The use of frida is a little bit complicated. The complexity lies in creating a java class ClientTimeHandler to handle the calling logic.

function initSekiro() {
    const SekiroClient = Java.use('com.virjar.sekiro.business.api.SekiroClient');
    const ActionHandler = Java.use('com.virjar.sekiro.business.api.interfaze.ActionHandler');
    const SekiroRequestInitializer = Java.use('com.virjar.sekiro.business.api.interfaze.SekiroRequestInitializer');

    const ClientTimeHandler = Java.registerClass({
        name: 'ClientTimeHandler',
        implements: [ActionHandler],
        methods: {
            action: function () {
                return 'mobile';
            },
            handleRequest: function (sekiroRequest, sekiroResponse) {
                                const requestJsonData = sekiroRequest.getJsonModel();
                                const requestData = JSON.parse(requestJsonData)['requestData'];

                                if(!requestData){
                                        sekiroResponse.failed(JavaString.$new('requestData 不能为空'));
                                }else{
                                        try{
                                                sekiroResponse.success(callMobile(requestData));
                                        }catch(error){
                                                sekiroResponse.failed(JavaString.$new(error.stack));
                                                throw error;
                                        }
                                }
            }
        }
    })

     const SekiroRequestDefault = Java.registerClass({
        name: "SekiroRequestDefault",
        implements: [SekiroRequestInitializer],
        methods: {
            onSekiroRequest: function (sekiroRequest, handlerRegistry) {
                handlerRegistry.registerSekiroHandler(ClientTimeHandler.$new());
            }
        }
    });

    const clientID = guid();
    const group = 'fridaHook_atlasEncrypt';
    const ip = '110.42.246.110';

    const sekiro = SekiroClient.$new(group, clientID, ip, 8989);
    sekiro.setupSekiroRequestInitializer(SekiroRequestDefault.$new());
    sekiro.start();
}

That’s it, hang up frida and run

Sekiro status viewing and access service

http://110.42.246.110:8989/business-demo/groupList displays all groups registered in the current system

{"data":["fridaHook_atlasEncrypt"],"ok":true,"status":0}

http://110.42.246.110:8989/business-demo/clientQueue?group=fridaHook_atlasEncrypt shows the clients/mobile phones registered under a specific group.

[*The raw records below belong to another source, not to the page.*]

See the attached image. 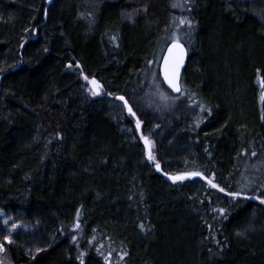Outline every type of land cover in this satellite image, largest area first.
I'll return each mask as SVG.
<instances>
[{"label":"trees","instance_id":"trees-1","mask_svg":"<svg viewBox=\"0 0 264 264\" xmlns=\"http://www.w3.org/2000/svg\"><path fill=\"white\" fill-rule=\"evenodd\" d=\"M48 1L0 0L11 264H264V0H189L182 14L173 0ZM180 16L174 96L153 64ZM82 75L104 94L89 98ZM193 172L204 179L168 178Z\"/></svg>","mask_w":264,"mask_h":264},{"label":"snow or ice","instance_id":"snow-or-ice-1","mask_svg":"<svg viewBox=\"0 0 264 264\" xmlns=\"http://www.w3.org/2000/svg\"><path fill=\"white\" fill-rule=\"evenodd\" d=\"M180 6H181L180 4H173V7H180ZM179 24L180 25L187 24L190 27L192 24V21L185 19V18H181L179 20ZM113 39H115V37H113ZM185 56H186V50L183 44L179 42V37H175L171 44V47L167 49V55L163 58V75H164V80L167 82L168 86L177 93L182 92V87L180 83V70L184 66ZM69 67H71V65H69ZM77 67H80V66L77 65ZM84 79L88 81L89 78L85 76ZM89 83L91 87L88 89V91H90L93 96L99 95L103 87L99 83V81L93 78L89 81ZM260 84H261V87L264 88V77L260 78ZM117 99L124 101L125 105H127V101L125 100L123 96L117 97ZM261 102L264 103V93H262L261 95ZM204 110L205 109L201 107V111H204ZM128 112L132 116L136 115L135 112H133L131 107H128ZM136 127L137 128L140 127V121L138 119L136 121ZM143 140H144L145 145L148 147V159L155 160V157L152 155V151H151L152 142L148 139V137H143ZM253 155H255V153H253ZM156 167L157 169L160 168L159 163L156 164ZM189 175L195 177V176H202L203 174L199 172H193L190 174L177 175V176L170 177V178L173 179L174 181H183ZM213 179H214V176L212 179H208V183L214 188L219 187L217 184L213 183ZM219 190L221 192L224 191L223 188H220ZM229 195L238 197L240 196V193L238 192L229 193ZM261 203H264V200H261ZM223 211H224L223 209H220L221 213H223ZM78 217H79V213L77 214V218ZM4 223L5 225H7L8 221L5 220ZM16 227L17 225L15 224L12 225V229H15ZM76 227L79 228V223L76 224ZM141 227L143 228V225H141ZM13 242L14 241L12 240L11 236L6 235L3 238V242H0V252H3L6 250L5 243L12 244ZM0 264H3V262L0 261Z\"/></svg>","mask_w":264,"mask_h":264},{"label":"rangeland","instance_id":"rangeland-1","mask_svg":"<svg viewBox=\"0 0 264 264\" xmlns=\"http://www.w3.org/2000/svg\"><path fill=\"white\" fill-rule=\"evenodd\" d=\"M188 1H189V0H173L174 4H180V5H181L180 7H176V9L178 8V11H179L181 14H182L183 12H186V10H187V5L189 4ZM180 13H179V15H181ZM180 18H182V16H180ZM183 18H184V17H183ZM179 20H180V19H177V20L175 21V28L173 29V31H172L171 34H170L171 37H170L169 40L166 41V42H170V43H172L175 37H179V42L183 44V39H182V37H181V34H182V33L179 34V33H180V32H179V29L182 28V26L179 24ZM166 42H165V44H166ZM161 58H162V56L159 55V57H157V59L155 60V62H154V64H153L154 69H158V70H159L160 62H161ZM84 77H85V76L82 75V76H81V80H82V82H83V84H84V88H85V92H86L87 96H88L89 98H91V99H95V98L101 97V96L104 94V88L102 87V89H101L99 95L93 96V95L91 94V92L88 91V89L91 87V85H90V83H89V81H90L91 79H88V81H86V80L84 79ZM97 81H98V80H97ZM99 83H100V82H99ZM100 84H101V83H100ZM127 111H128V108H127ZM128 113H129V112H128ZM130 116L134 119L135 124H136V121H137V119H138V118L136 117V115H135V116L130 115ZM138 120H139V119H138ZM137 130H138L140 136L142 137V139H143V137H148V136H146V135L143 134V131H142V124H141V122H140V127L137 128ZM148 139L152 142V148H151V151H152V155L155 157V146H154V143H153V141L151 140L150 137H148ZM143 141H144V140H143ZM144 144H145V143H144ZM145 147H146L147 155H148V147H147L146 145H145ZM150 161H151L153 164L156 163V157H155V160H150ZM187 174H190V173H187ZM178 175H186V174H178ZM174 176H177V175H171V176L168 177V178H169V181L172 182V183L184 182V181L194 180V179H197V178L204 179L203 176H195V177H193V176H190V175H189V176H187V178L184 179L183 181H174L173 179L170 178V177H174ZM261 200H264V197H263ZM5 220L8 221L7 225H5V223H4ZM13 224L17 225V227H16L15 229H12V225H13ZM20 228H21L20 225L17 224V223L15 222V220L11 217L10 214H8V213H6V212L0 210V242H3V238H4L6 235H9L8 232H12V233H13V232H16V230H18V229H20ZM9 236H12V235H9ZM6 244H7V243H5V245H6ZM0 261H2L3 264H11V262H10V260H9V257H8V255H7V253H6V251L0 252ZM106 261H107V264H124L123 255H122L121 253H116V254L113 255V256H109V255H107V257H106Z\"/></svg>","mask_w":264,"mask_h":264},{"label":"water","instance_id":"water-1","mask_svg":"<svg viewBox=\"0 0 264 264\" xmlns=\"http://www.w3.org/2000/svg\"><path fill=\"white\" fill-rule=\"evenodd\" d=\"M51 3H52V0H49V1H48V4L50 5ZM36 38H37V31L35 32V36H34L33 39L35 40ZM26 43H27V40L22 44L21 52L23 51V47H24V45H25ZM181 44H182V43H181ZM183 46H184V48H185V50H186V56H185L184 66H183V67L181 68V70H180V83H181V87H182L183 74H184L185 68H186L187 63H188V50H187V47H186L184 44H183ZM169 47H171V44L167 47V49H168ZM167 49L165 50V52H164V54H163V56H162L161 62H160V67H159L160 76H161V79H162L164 85L166 86V88H167L169 91H171L172 94H173L174 96H179V95H181L182 92H180V93L175 92L173 89H171V88L168 86L167 82L164 80V75H163V58L167 55ZM14 70H15V69H14ZM2 77H3V76H2ZM2 77L0 78V82H1ZM0 91H1V87H0Z\"/></svg>","mask_w":264,"mask_h":264}]
</instances>
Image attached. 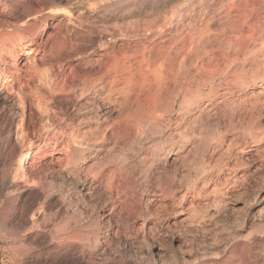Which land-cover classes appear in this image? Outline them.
<instances>
[{
	"label": "rangeland",
	"instance_id": "1",
	"mask_svg": "<svg viewBox=\"0 0 264 264\" xmlns=\"http://www.w3.org/2000/svg\"><path fill=\"white\" fill-rule=\"evenodd\" d=\"M225 1L42 0L7 18L39 21L0 47V264H264V83L233 85L256 71L264 0L229 28ZM154 56L197 65L181 82L137 71ZM115 58L133 66L100 73Z\"/></svg>",
	"mask_w": 264,
	"mask_h": 264
},
{
	"label": "bare ground",
	"instance_id": "2",
	"mask_svg": "<svg viewBox=\"0 0 264 264\" xmlns=\"http://www.w3.org/2000/svg\"><path fill=\"white\" fill-rule=\"evenodd\" d=\"M35 3H41L42 0H33ZM32 1V2H33ZM29 2V1H28ZM23 2L22 4H20L19 1L17 0H13V1H9V4L7 6H9L8 11L7 12H1L0 10V47L1 45L5 42L4 40H7L8 42L12 41V38L14 37H19L20 35H14L12 33V31L15 28H18L20 26H26L27 28H35L36 24L35 22H37V20L39 21L38 17L35 18V22L33 23H23L22 25L19 24H14L13 22H9V16L13 15L15 13L16 8L19 9V14L17 15V17H27V15H29V11L32 10L33 5L29 2L28 3ZM48 3V2H47ZM7 4V3H6ZM42 6V4H39ZM243 5V0H227L225 1L224 4H221L219 7L212 9V7L210 9H212V11L217 12L218 10L222 9L223 12L225 13V19H224V24L228 26H230V24L232 23V26L235 25L234 24V20L232 17V10L234 9H238L239 7H241ZM35 6V5H34ZM46 6V5H45ZM40 7V6H39ZM42 9V7H40ZM34 9V8H33ZM38 9V8H37ZM45 8H43L44 10ZM221 10V11H222ZM4 11V10H3ZM42 12V11H41ZM40 12V13H41ZM48 12V11H47ZM38 13V12H37ZM37 16V15H36ZM241 16V15H240ZM25 17V18H26ZM40 17V16H39ZM8 18V19H7ZM245 19V18H244ZM247 19V18H246ZM233 20V21H232ZM143 22V21H141ZM147 24H149L148 22H146ZM45 24V22H44ZM138 24H142L139 23ZM144 22H143V26H144ZM146 24V25H147ZM136 25V24H135ZM134 25V26H135ZM145 25V26H146ZM141 26V28L143 27ZM144 26V27H145ZM150 26V25H148ZM147 26V27H148ZM24 27V28H26ZM140 27V26H139ZM205 27V26H204ZM151 28V27H150ZM206 28V27H205ZM8 29V32H3V30ZM149 29V27H148ZM136 30V29H134ZM141 30V29H140ZM146 30V28L144 29ZM203 30V29H202ZM201 30V31H202ZM27 31V30H25ZM142 31V30H141ZM79 37V36H78ZM99 37V36H98ZM212 38V37H211ZM209 38V40H213L214 38ZM99 40V39H98ZM91 42V41H90ZM145 46V45H144ZM143 45L140 46L141 48L144 47ZM138 47V46H137ZM146 47V46H145ZM249 49V55L250 57L249 62L252 64L253 69L256 68V71L254 72L253 76L250 78H247L245 76H239L233 83V85L236 87L237 85H242L243 83L245 84L246 82V86L249 87H253V86H257L258 84H262L264 83V27L260 30L259 34L254 37L251 38L249 40L248 46ZM140 48V49H141ZM231 50V47H229ZM143 49V48H142ZM145 49V48H144ZM154 51V50H153ZM197 56H192L190 58H185V59H177V58H172L166 61H163L162 63L158 61V58L156 56L154 57H149L147 59H140L137 60L136 63V69L137 71H143L145 69H153V68H159L164 67L166 70L170 71L171 73H173L178 79L179 82H181V79L187 75V73H189V71L195 67L197 65V60H196ZM116 66H120L122 69H124L125 71H129L133 64H127V62H119V59L115 58V59H109L107 60L104 65L102 66L103 69L100 70V73H105V72H109L112 68L116 67ZM99 72V71H97ZM212 72V71H211ZM216 73V72H215ZM112 74V73H110ZM212 77H214V75H212ZM175 79V83H174V87L179 85L178 79ZM246 79L247 81L243 80ZM256 84V85H255ZM223 83L222 82H218L217 84H213L210 87L211 93L212 95H216L218 94L219 90L222 88ZM231 85V84H230ZM260 86V85H259ZM12 87V85H11ZM10 87V88H11ZM13 89V88H12ZM14 90V89H13ZM19 96L23 94L22 90H17ZM22 92V93H21ZM261 95V94H260ZM24 96V95H23ZM258 96V95H257ZM22 97V96H21ZM259 99V98H258ZM257 99V100H258ZM263 99V98H262ZM21 101V100H20ZM25 102V101H24ZM23 102V104H24ZM252 102V101H251ZM110 103V100L109 102ZM189 103V102H188ZM193 103V102H192ZM191 104V103H190ZM190 107V105H187ZM188 109V108H187ZM189 111V110H187ZM187 113V112H186ZM234 112H232L231 114H234ZM156 122H157V126H160L162 124V120L160 119V117L157 115L156 116ZM124 127L125 129L129 132V134L132 136V142L131 144L133 146L141 147L142 146V141L145 139V135H146V131L144 130V121L141 119H137L136 117H130L129 114L126 115V118L124 120ZM29 157L26 156L23 159V162H21L23 165H26L27 159ZM194 163V165H193ZM196 166H198V164L196 162H191V161H185L184 163H181L180 166L178 167H174L172 174L169 177L164 178V181L167 184H171L175 178H176V174L179 171L180 168H182L184 171H188L189 173H191ZM182 170V172H183ZM197 170V169H196ZM193 174V172H192ZM183 194V193H182ZM184 196V195H183ZM179 199V198H178ZM186 200V199H185ZM183 197L181 196V199L178 200L179 204L183 203Z\"/></svg>",
	"mask_w": 264,
	"mask_h": 264
}]
</instances>
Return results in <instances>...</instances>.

{"data":["65c8e8b5-1a67-2036-5b38-769cb670aeb3"],"ok":true,"status":0}

Execute it and see the result

# -*- coding: utf-8 -*-

import requests

url = 'http://110.42.246.110:8989/business-demo/invoke'

mobileid = '18913872618'

data = {
    'group': 'fridaHook_atlasEncrypt',
    'action': 'mobile',
    'requestData': mobileid
    }

res = requests.post(url,json=data).json()
print(res['data'])

The result is perfect

3sCt3iAAMzIwOTAxMjA4AM8HAO7Jtk8ia8xTExAAAACFS7z70nRA3Ppgtdz9Kefb

Fresh beer after work

Conclusion

Basically, frida can use Java libraries seamlessly, which is much more convenient than Xposed.

There is a small problem that the frida hook app has a chance of crashing, so a watchdog is needed to implement this.

Sekiro official documentation https://sekiro.virjar.com/sekiro-doc/index.html

frida loads sekiro dex file to interact with the server https://www.qinless.com/387

Only then did I realize that all my efforts were just to complete an ordinary life.